Regular prices are around $45 and $85 US for 2 and 4 pound tubs respectively. As usual shop around for the best price because there are some truly huge saving to be made. As I write this two sites are selling Phase 8 for 40% off the regular price.
With 22 servings in a 2lb tub, it means it’s $1 per serve at the promotional price, so about mid range in terms of cost.
However you need to consider a) the regular price $2.05/serve and b) the recommended dosage is 4 servers per day for a minimum of 6 weeks. At that rate you’ll be churning through a small tub in under a week making the cost much higher.
Pros and Cons
The main points below will give you some idea as to why Phase 8 is gaining popularity.
- 6 different protein types to provide a sustained protein absorption for up to 8 hours.
- Added BCAAs for better mobilization and absorption of protein.
- Added digestive enzymes for better digest and absorption of protein.
- Some excellent promotions saving you up to 40% of the price
- Taste is very good and not overly sweet.
- Produced by a company that is well respected in bodybuilding circles and endorsed by two of bodybuilding’s elite athletes.
- Mix-ability could be better
- Limited choice of flavors for those who like variety.
- Non promotional price and high recommended dosage makes it expensive.
- Higher caloric value per serve than some competitors.
Overall, Phase 8 looks great, with the company’s reputation and high profile athlete endorsements.
The sustained release formula with amino acids is becoming very popular and in itself could save you some money on BCAAs. (If they would actually tell you the profile and quantity of each one).
Things like mix-ability and the higher calories are easily overcome,so no problems there. The big issue to me is the regular price and amount of servings required.

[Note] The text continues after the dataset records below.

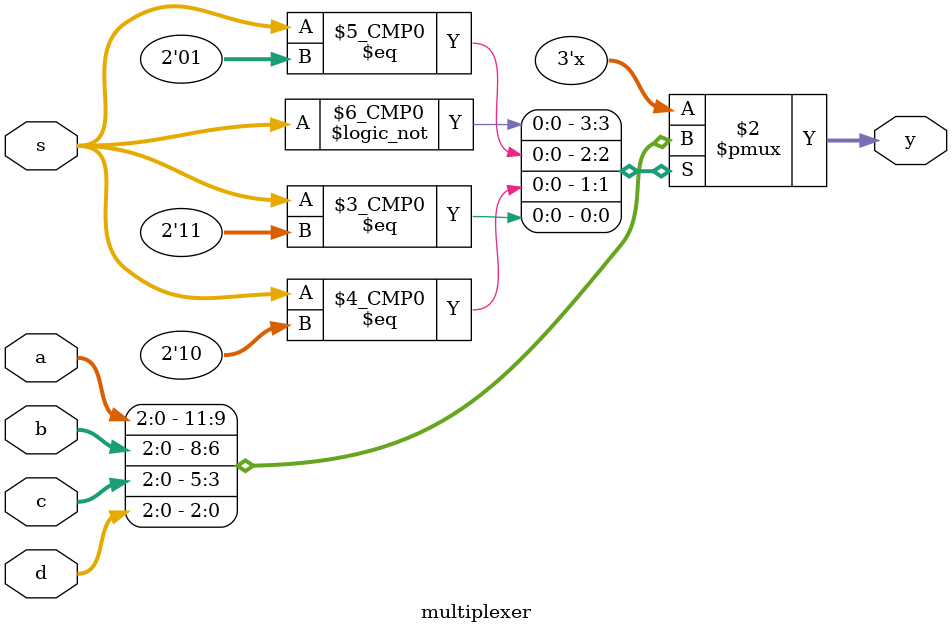
<source format=sv>
module multiplexer(
  input  logic [2:0] a,
  input  logic [2:0] b,
  input  logic [2:0] c,
  input  logic [2:0] d,
  input  logic [1:0] s,
  output logic [2:0] y
);

  always_comb begin
    case (s)
      2'b00:   y = a;
      2'b01:   y = b;
      2'b10:   y = c;
      2'b11:   y = d;
      default: y = a;
    endcase
  end

endmodule

</source>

I will recommend you try Phase 8 while the price is low, after that, I’d recommend it to upper level athletes preparing for competition and upper income earners.
1.Burke DG, Chilibeck PD, Parise G, Tarnopolsky MA, Candow DG (2003-09-01). “Effect of alpha-lipoic acid combined with creatine monohydrate on human skeletal muscle creatine and phosphagen concentration”. International Journal of Sport Nutrition and Exercise Metabolism (Human Kinetics Publishers) 13 (3): 294–302.